What is needed is an exact transcription of the line containing "archive: 261 -> 81" and every line after it through the end of the entries below, with no pictures.

#### Material for the task

****************************************

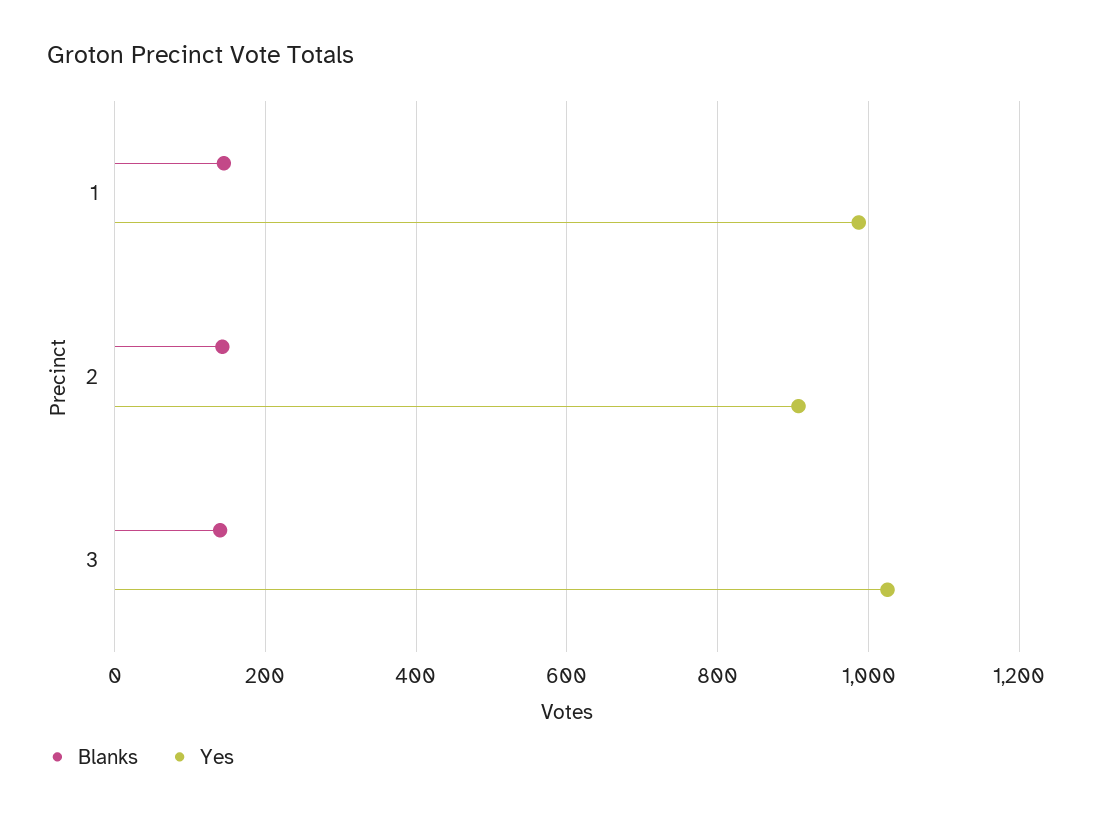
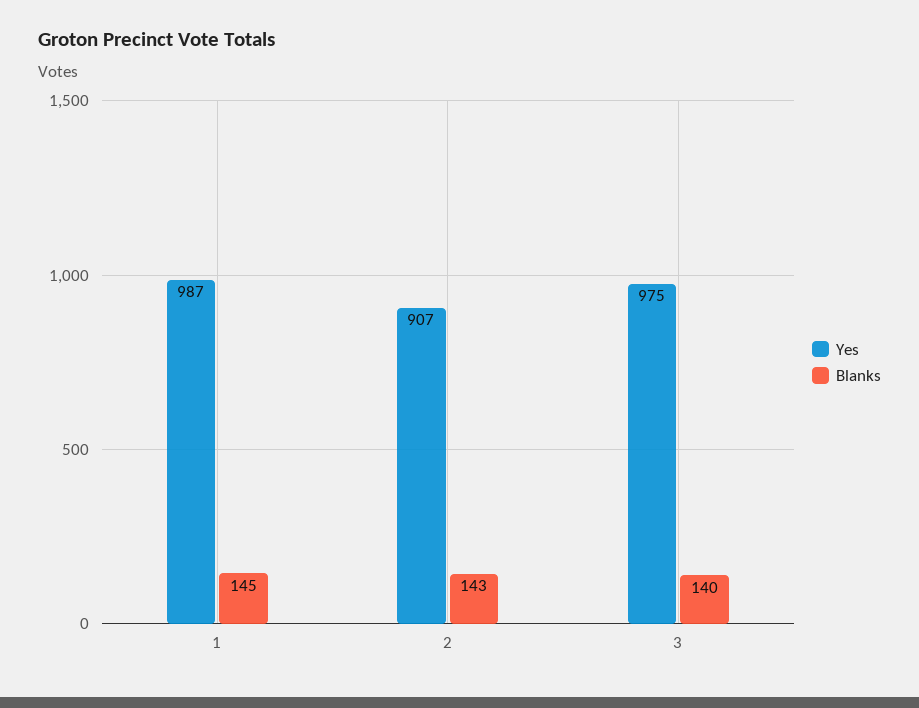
Yes, 3: 1020 -> 975

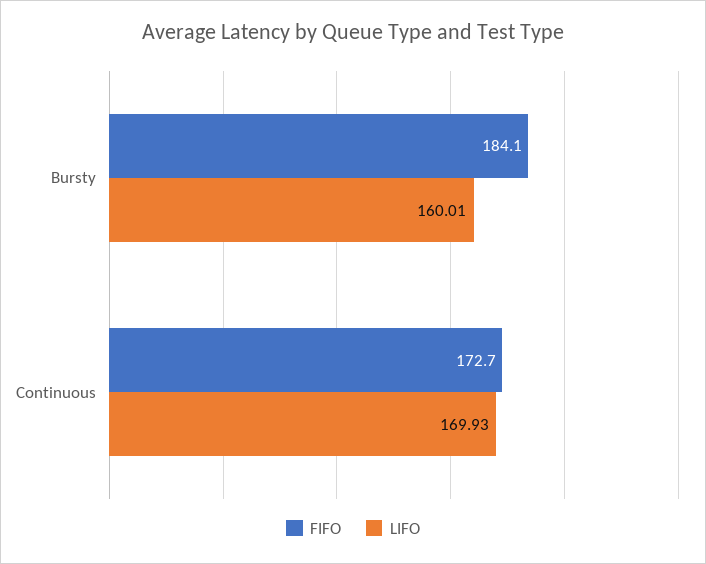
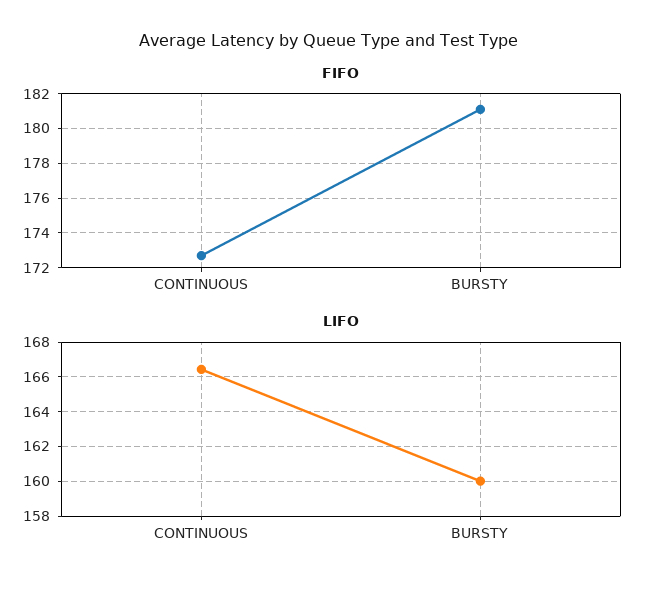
FIFO, Bursty: 184.1 -> 181
LIFO, Continuous: 169.93 -> 166.5

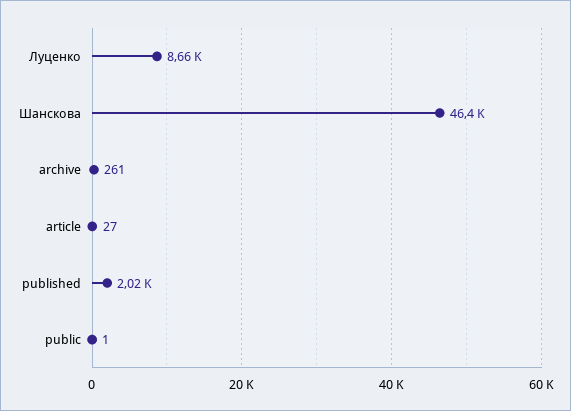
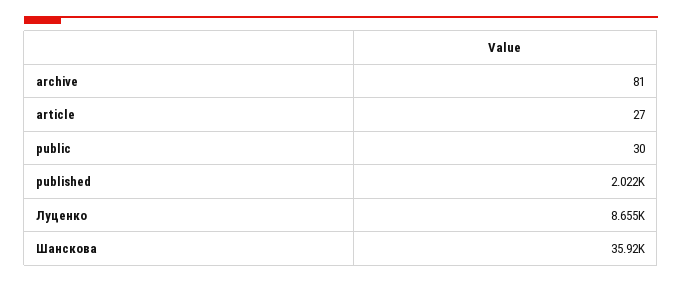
Шанскова: 46400 -> 35920
archive: 261 -> 81
public: 1 -> 30

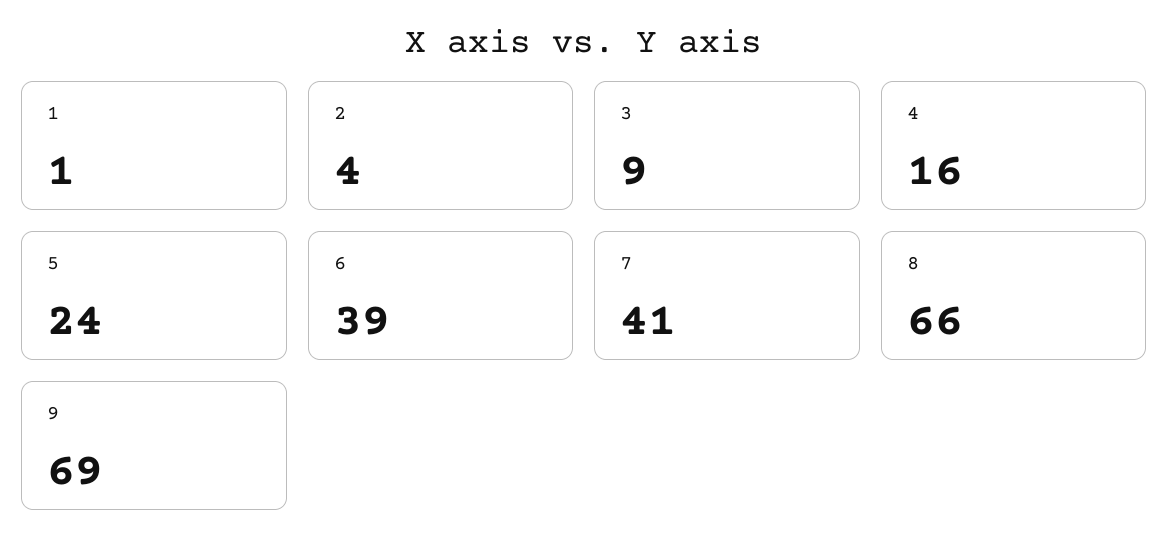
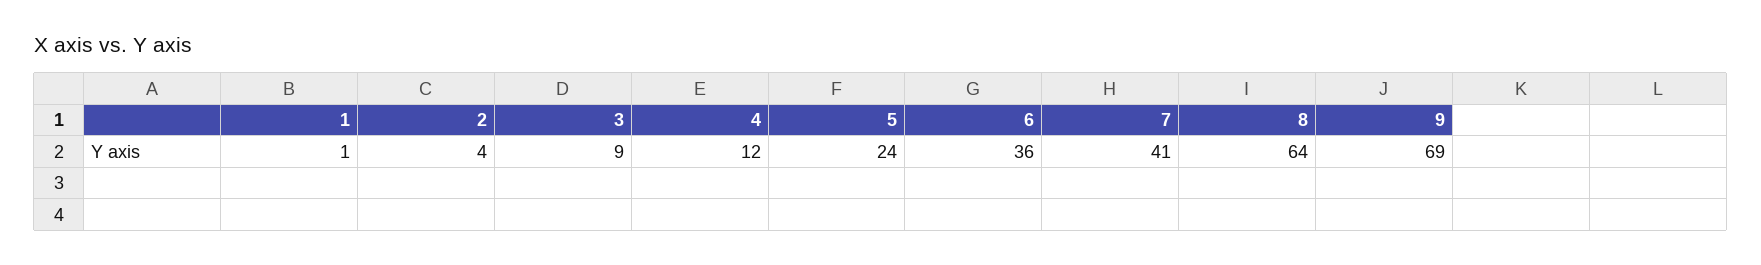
4: 16 -> 12
6: 39 -> 36
8: 66 -> 64

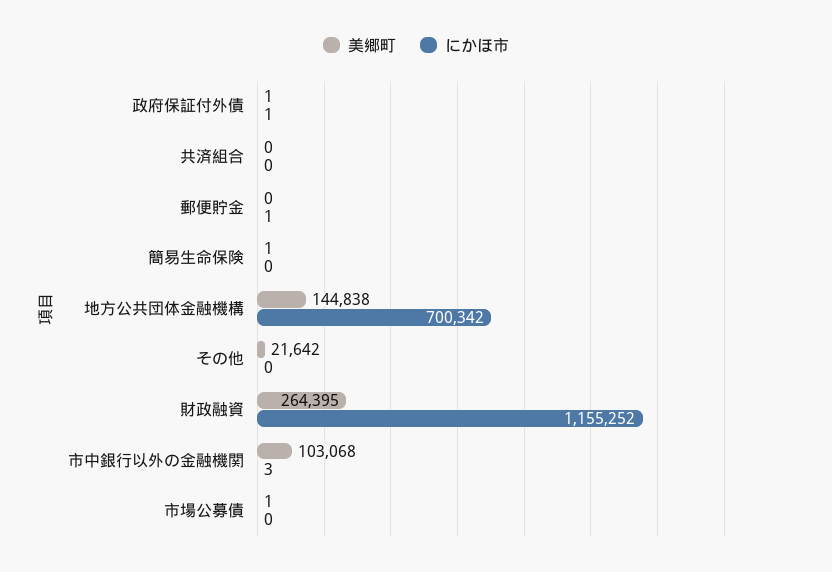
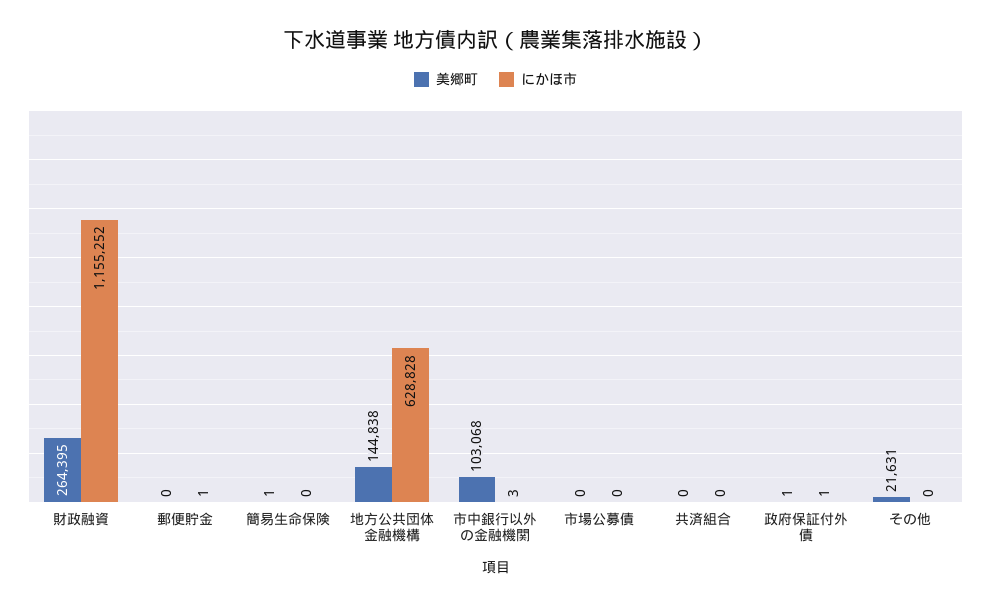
にかほ市, 地方公共団体金融機構: 700342 -> 628828
美郷町, その他: 21642 -> 21631
美郷町, 市場公募債: 1 -> 0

****************************************

#### Problem solution
archive: 261 -> 81
public: 1 -> 30

4: 16 -> 12
6: 39 -> 36
8: 66 -> 64

にかほ市, 地方公共団体金融機構: 700342 -> 628828
美郷町, その他: 21642 -> 21631
美郷町, 市場公募債: 1 -> 0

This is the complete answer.